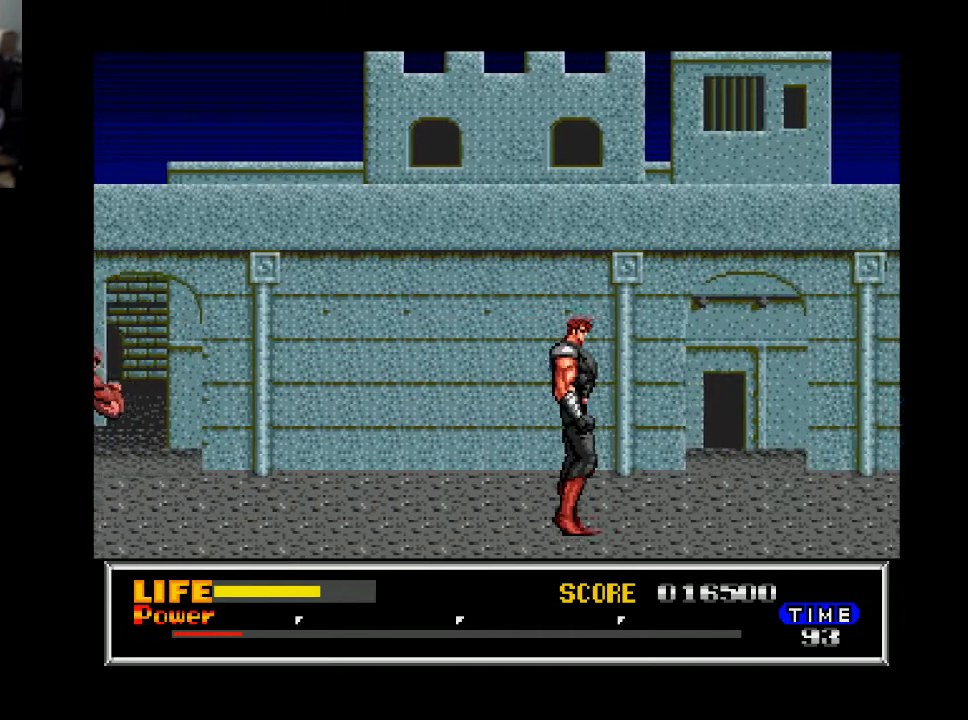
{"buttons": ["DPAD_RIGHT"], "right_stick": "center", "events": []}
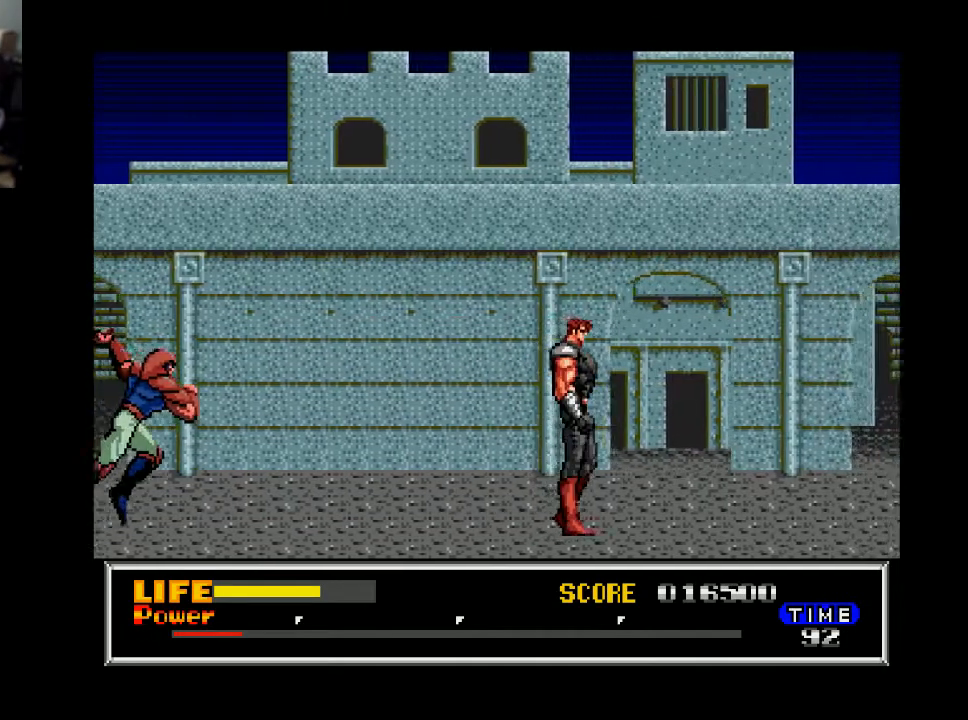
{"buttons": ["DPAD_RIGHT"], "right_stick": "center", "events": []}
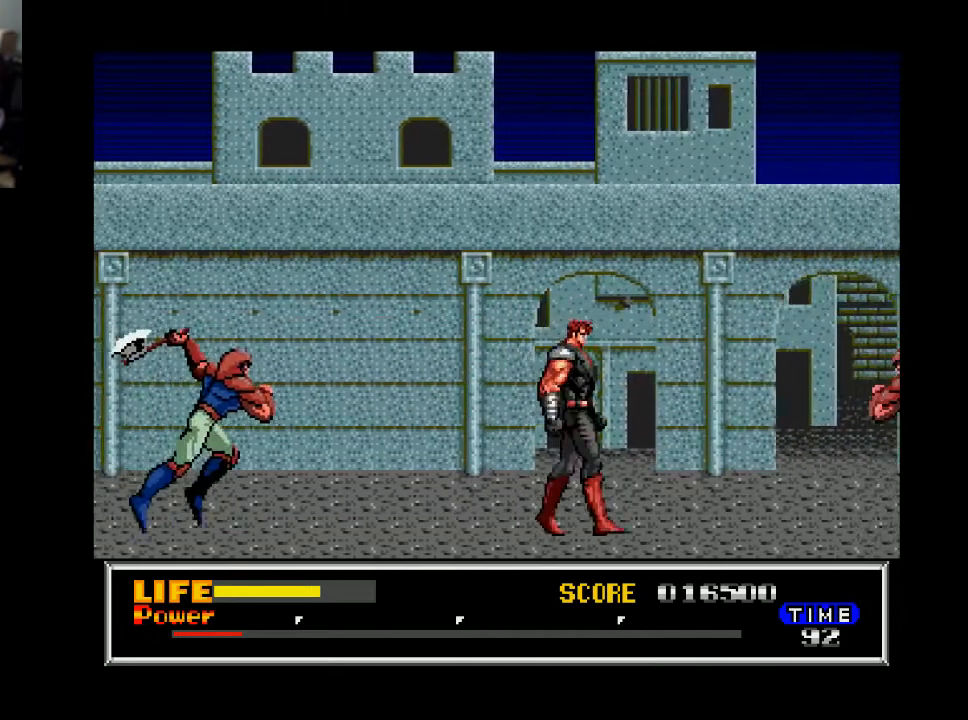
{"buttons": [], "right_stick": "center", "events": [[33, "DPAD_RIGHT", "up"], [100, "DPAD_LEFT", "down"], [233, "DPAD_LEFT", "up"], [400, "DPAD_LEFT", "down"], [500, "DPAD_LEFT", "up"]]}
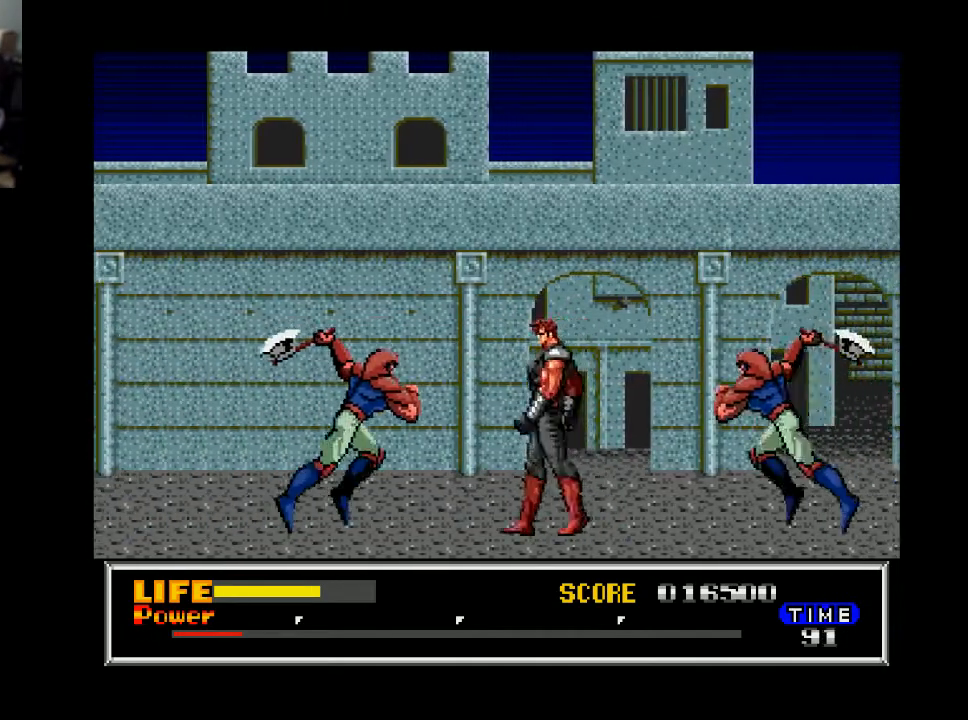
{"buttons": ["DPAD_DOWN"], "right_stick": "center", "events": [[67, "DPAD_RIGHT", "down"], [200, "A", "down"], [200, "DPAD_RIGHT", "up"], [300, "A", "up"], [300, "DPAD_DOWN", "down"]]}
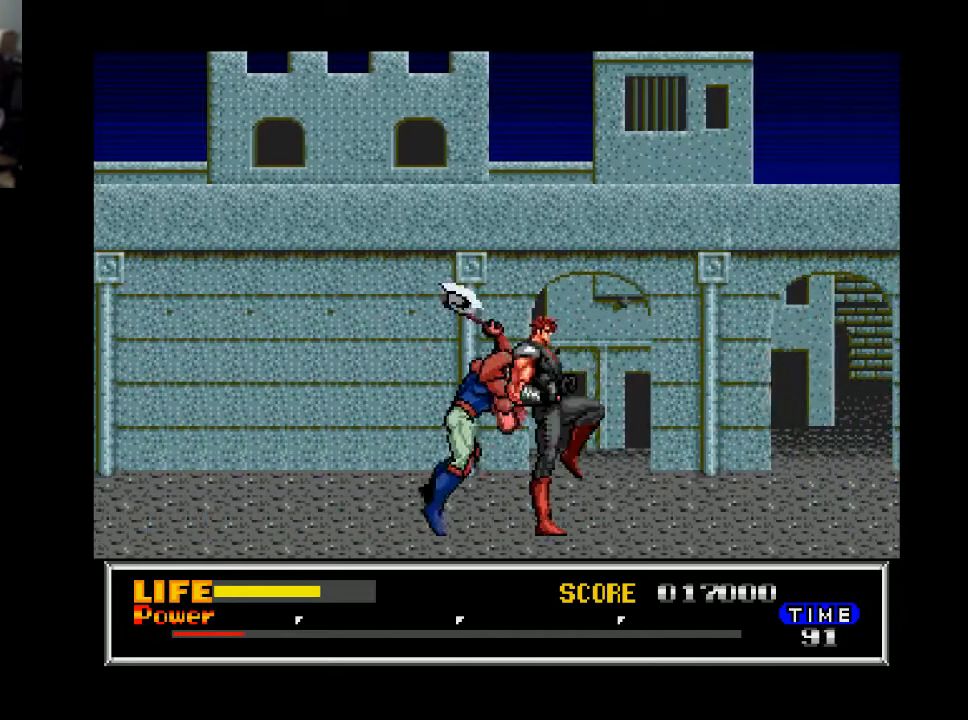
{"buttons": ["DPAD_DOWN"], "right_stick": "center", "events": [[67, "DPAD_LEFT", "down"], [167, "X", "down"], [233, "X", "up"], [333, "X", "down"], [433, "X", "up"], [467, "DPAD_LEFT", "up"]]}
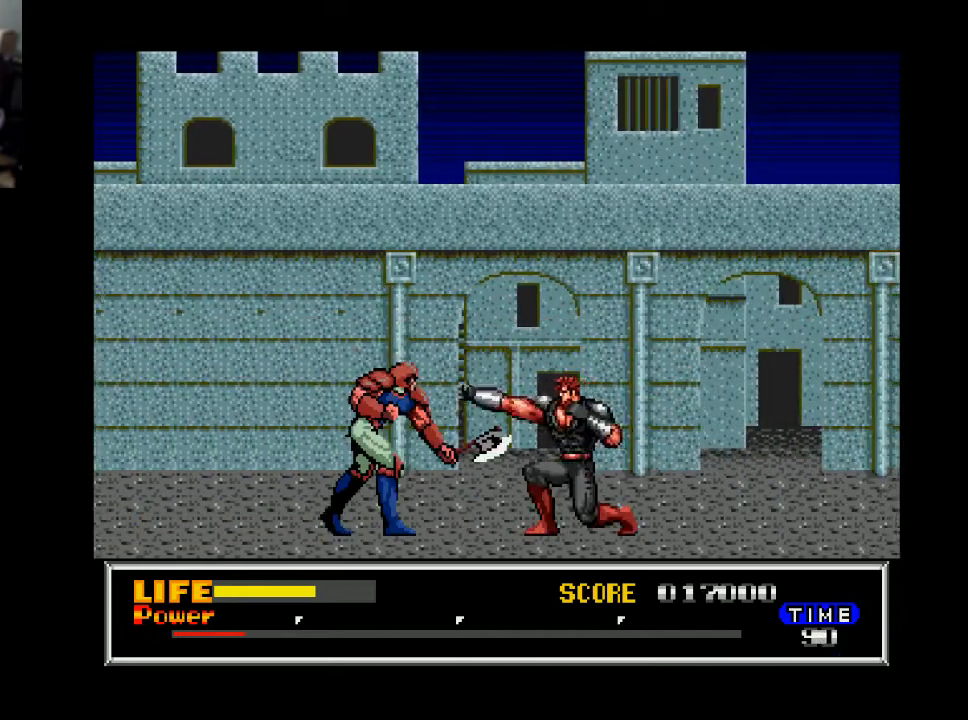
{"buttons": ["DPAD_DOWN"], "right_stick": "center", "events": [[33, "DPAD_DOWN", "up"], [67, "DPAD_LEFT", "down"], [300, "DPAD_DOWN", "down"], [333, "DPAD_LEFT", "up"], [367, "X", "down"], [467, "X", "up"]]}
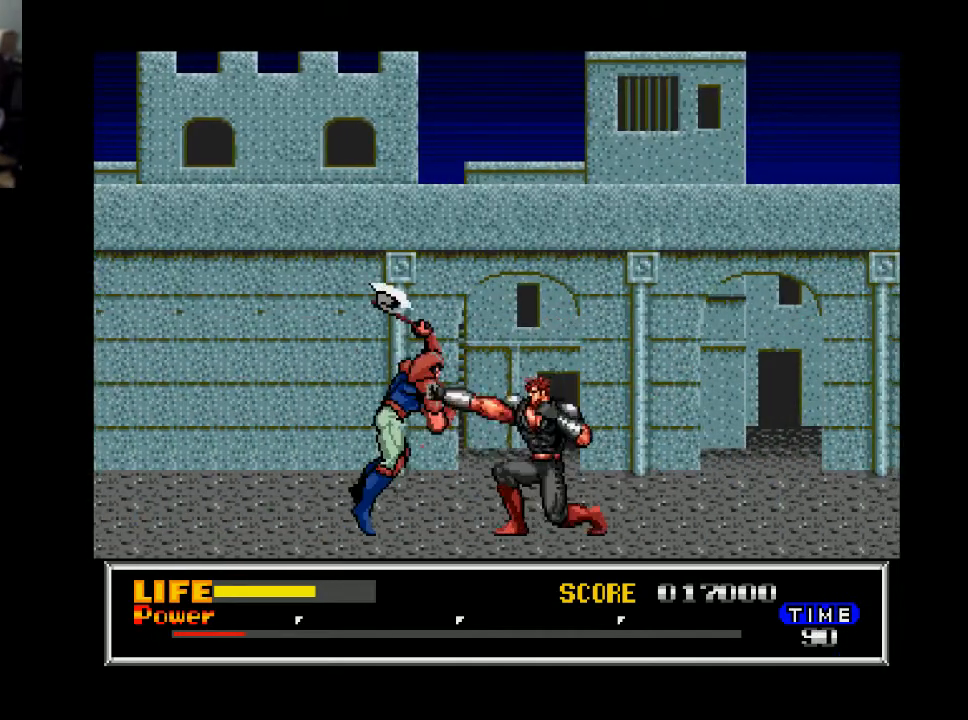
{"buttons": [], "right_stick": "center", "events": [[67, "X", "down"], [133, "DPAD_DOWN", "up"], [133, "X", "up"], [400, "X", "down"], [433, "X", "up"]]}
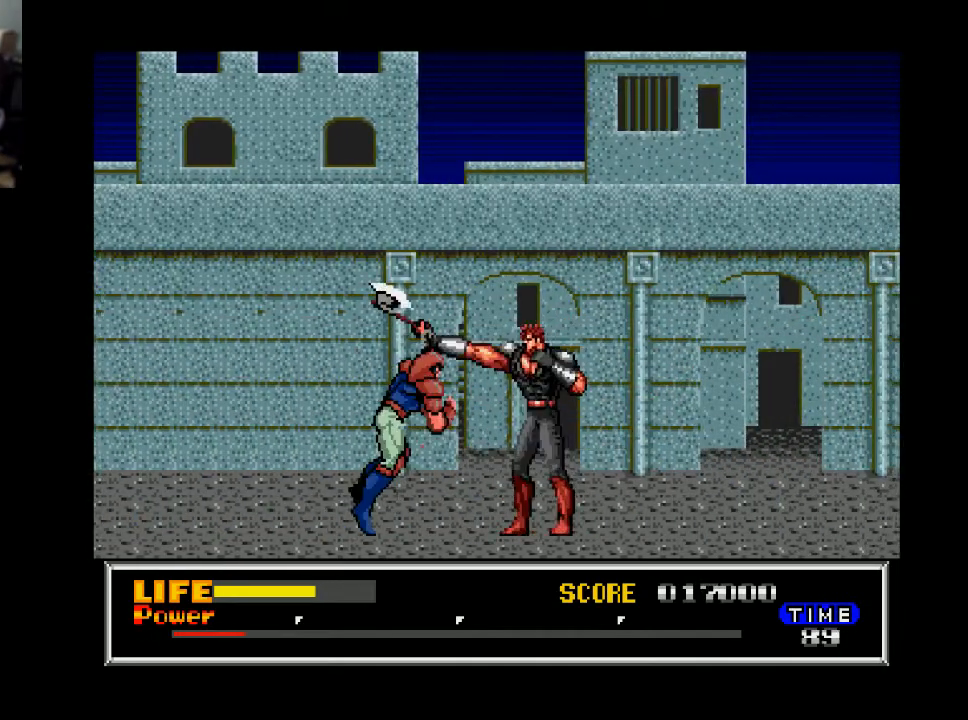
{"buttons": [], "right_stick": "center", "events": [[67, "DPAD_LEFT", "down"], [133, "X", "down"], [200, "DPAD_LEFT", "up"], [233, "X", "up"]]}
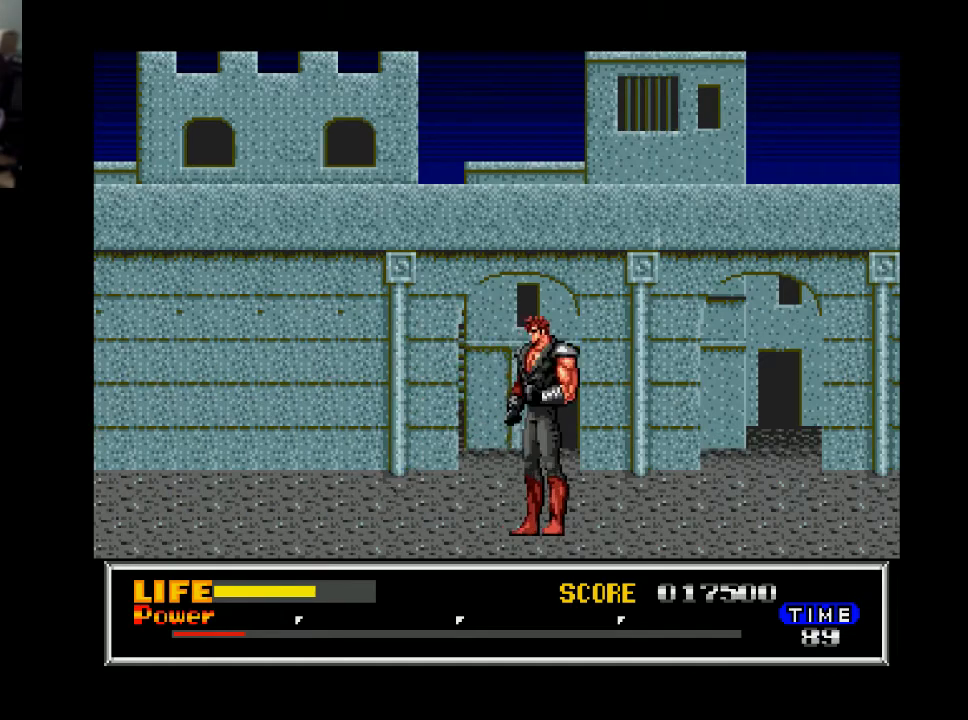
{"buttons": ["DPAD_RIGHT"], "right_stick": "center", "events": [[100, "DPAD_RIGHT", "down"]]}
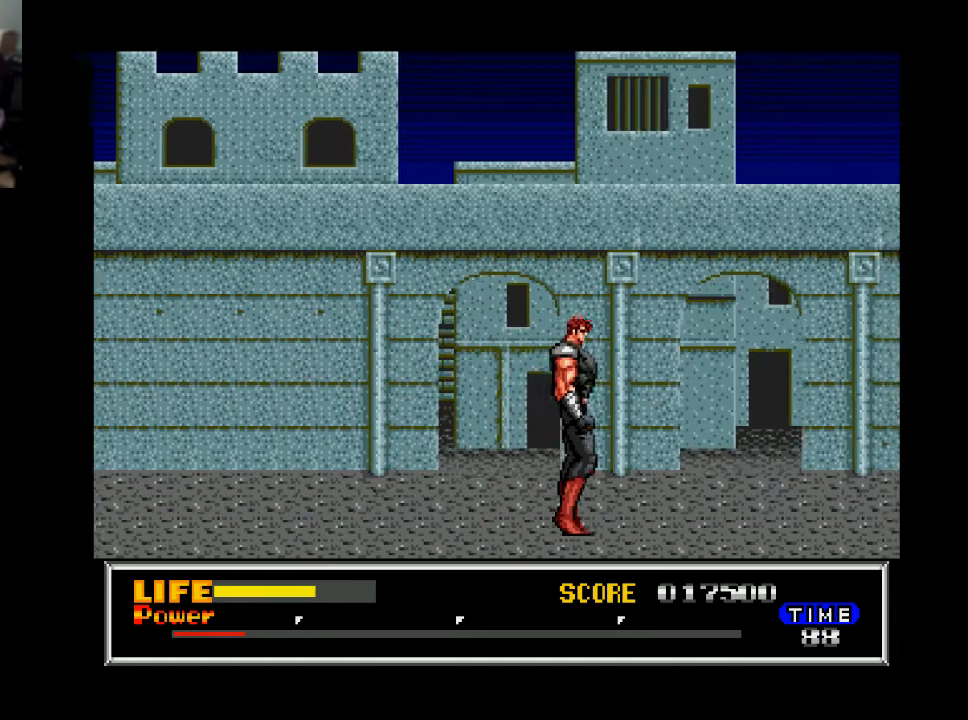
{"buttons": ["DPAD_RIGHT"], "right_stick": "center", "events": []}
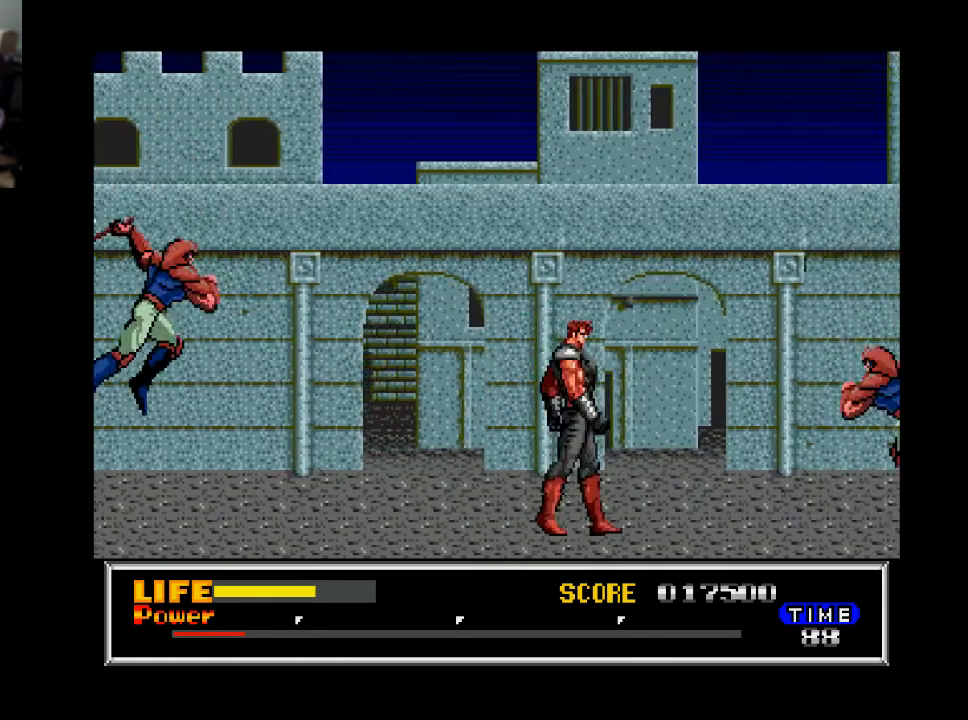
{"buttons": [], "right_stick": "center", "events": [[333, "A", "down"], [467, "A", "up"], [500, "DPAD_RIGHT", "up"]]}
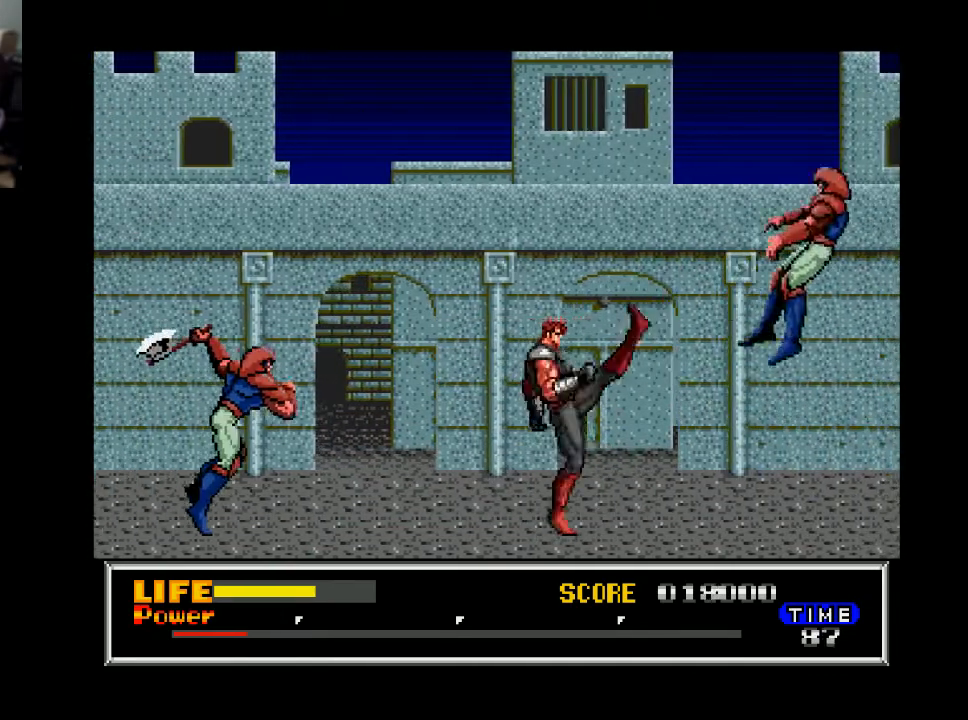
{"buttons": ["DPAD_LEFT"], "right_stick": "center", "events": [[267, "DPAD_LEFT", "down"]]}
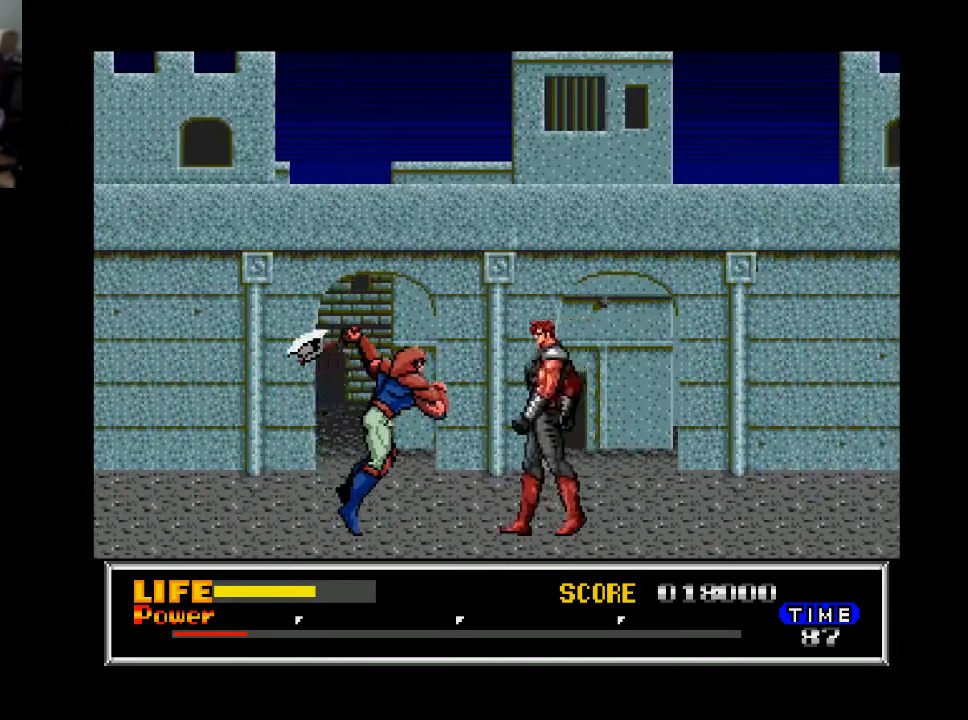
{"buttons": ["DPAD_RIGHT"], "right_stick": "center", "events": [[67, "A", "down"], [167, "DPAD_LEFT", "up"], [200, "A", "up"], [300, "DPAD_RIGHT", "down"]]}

----------

=== YOUR INSTRUCTIONS ===
Every entry is to be transcribed exactly, but the pictures are to be left out.

=== SOLUTION FOR THIS PROBLEM ===
{"buttons": ["DPAD_RIGHT"], "right_stick": "center", "events": []}
{"buttons": ["DPAD_RIGHT"], "right_stick": "center", "events": []}
{"buttons": [], "right_stick": "center", "events": [[33, "DPAD_RIGHT", "up"], [100, "DPAD_LEFT", "down"], [233, "DPAD_LEFT", "up"], [400, "DPAD_LEFT", "down"], [500, "DPAD_LEFT", "up"]]}
{"buttons": ["DPAD_DOWN"], "right_stick": "center", "events": [[67, "DPAD_RIGHT", "down"], [200, "A", "down"], [200, "DPAD_RIGHT", "up"], [300, "A", "up"], [300, "DPAD_DOWN", "down"]]}
{"buttons": ["DPAD_DOWN"], "right_stick": "center", "events": [[67, "DPAD_LEFT", "down"], [167, "X", "down"], [233, "X", "up"], [333, "X", "down"], [433, "X", "up"], [467, "DPAD_LEFT", "up"]]}
{"buttons": ["DPAD_DOWN"], "right_stick": "center", "events": [[33, "DPAD_DOWN", "up"], [67, "DPAD_LEFT", "down"], [300, "DPAD_DOWN", "down"], [333, "DPAD_LEFT", "up"], [367, "X", "down"], [467, "X", "up"]]}
{"buttons": [], "right_stick": "center", "events": [[67, "X", "down"], [133, "DPAD_DOWN", "up"], [133, "X", "up"], [400, "X", "down"], [433, "X", "up"]]}
{"buttons": [], "right_stick": "center", "events": [[67, "DPAD_LEFT", "down"], [133, "X", "down"], [200, "DPAD_LEFT", "up"], [233, "X", "up"]]}
{"buttons": ["DPAD_RIGHT"], "right_stick": "center", "events": [[100, "DPAD_RIGHT", "down"]]}
{"buttons": ["DPAD_RIGHT"], "right_stick": "center", "events": []}
{"buttons": [], "right_stick": "center", "events": [[333, "A", "down"], [467, "A", "up"], [500, "DPAD_RIGHT", "up"]]}
{"buttons": ["DPAD_LEFT"], "right_stick": "center", "events": [[267, "DPAD_LEFT", "down"]]}
{"buttons": ["DPAD_RIGHT"], "right_stick": "center", "events": [[67, "A", "down"], [167, "DPAD_LEFT", "up"], [200, "A", "up"], [300, "DPAD_RIGHT", "down"]]}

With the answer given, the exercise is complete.